Please tell us how you would like this to be referenced in a paper. Better still, give a sample paragraph from a real or hypothetical paper that shows how to report the use of mer-utils.
Hi, I let Austin answer this, but I don’t think there is a paper (nor is there one planned, but maybe Austin will correct me). Maybe you can give Austin Frank (now at Haskins Labs, working with Jim Magnuson) a big shout out in the acknowledgments? Referring to the blog may help other folks to find this and other useful R code. Thank you!

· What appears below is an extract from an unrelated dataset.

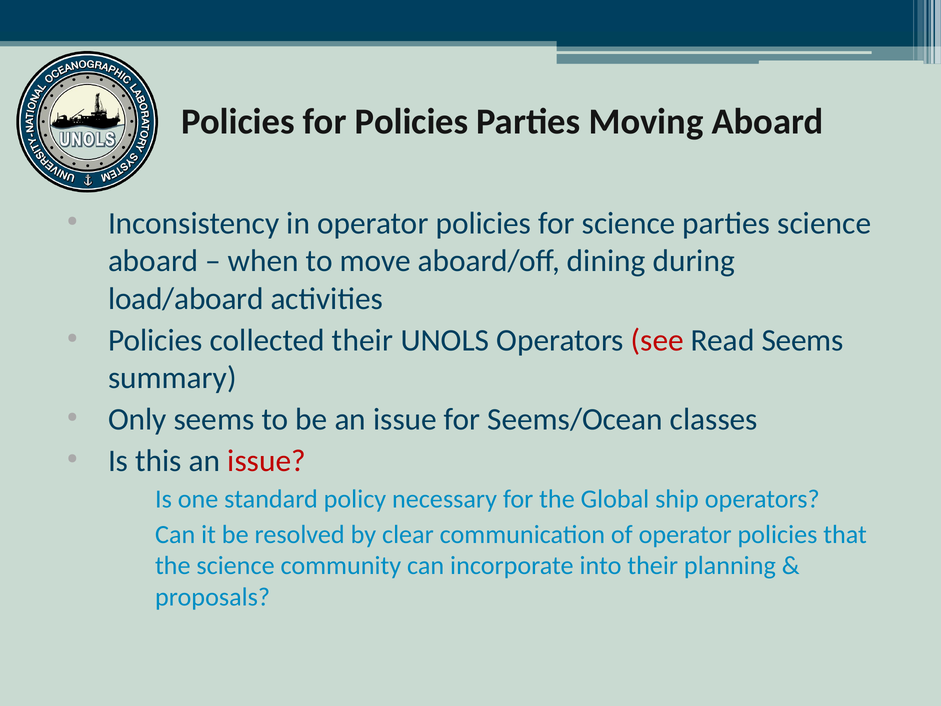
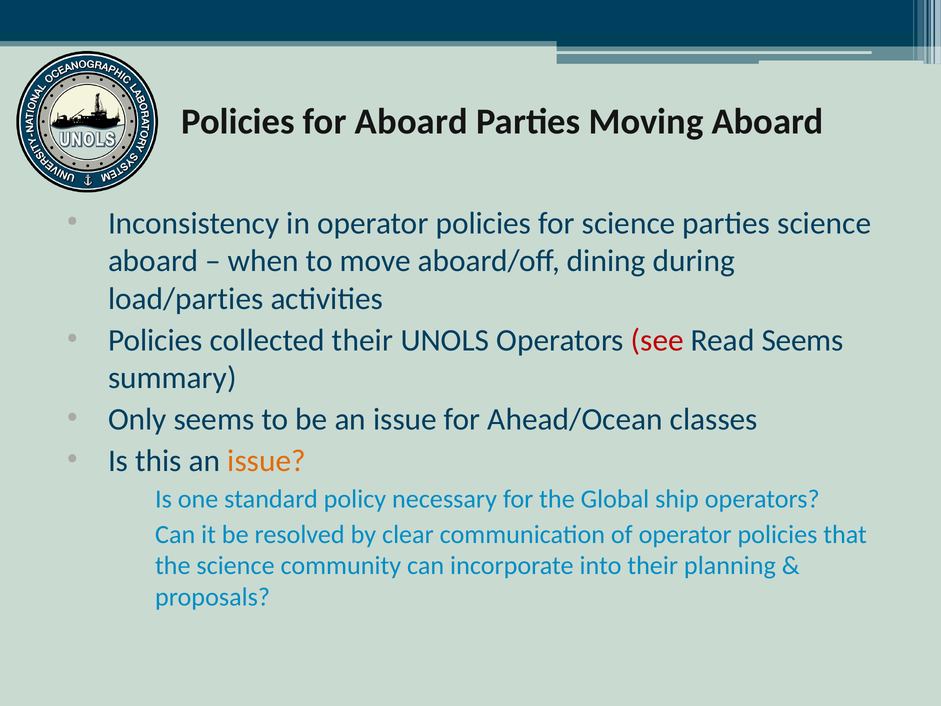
for Policies: Policies -> Aboard
load/aboard: load/aboard -> load/parties
Seems/Ocean: Seems/Ocean -> Ahead/Ocean
issue at (267, 461) colour: red -> orange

Thanks for the input, Florian. I will do as you suggest for now, but note that we regularly reference code, as we do for R, R packages, and other software projects. I think that would look even better than an acknowledgment or footnote.
Hi Michael,
good point. Maybe Austin can put together a package with his functions. I’ll ask him.
Florian
Thanks for all of this, Austin! Question: You refer to kappa < 10 as reasonable. Baayen (2008:182) suggests < 6 is no collinearity; 6<K<30 medium. So about that 6-10 range (which, er, just happens to be where a model I'm looking at right now falls!)… Is there a definitive source on interpreting kappa to which you might point me?
Thanks!
Robin
Thanks for this Austin!
One question. You write:
“We all know that centering and standardizing regression predictors can reduce collinearity.”
What exactly do you mean here? Centering just shifts the values of a variable. This presumably makes interpretation of any interaction coefficient easier, but I am not sure it will alleviate problems of collinearity.
Hi Niels,
thanks for posting this question. Centering does reduce collinearity between predictors and their higher-order terms (such as interactions or e.g. polynomials).
Let me know whether you need more information or whether this makes sense. You might find some of the tutorials we have posted on the blog useful (e.g. Maureen Gillespie’s tutorial on coding, i think, talks about this, too http://hlplab.wordpress.com/2010/05/10/mini-womm/)
HTH,
Florian
Used your code to determine VIF for some multi-level modeling I’m doing. It worked like a charm. Many thanks!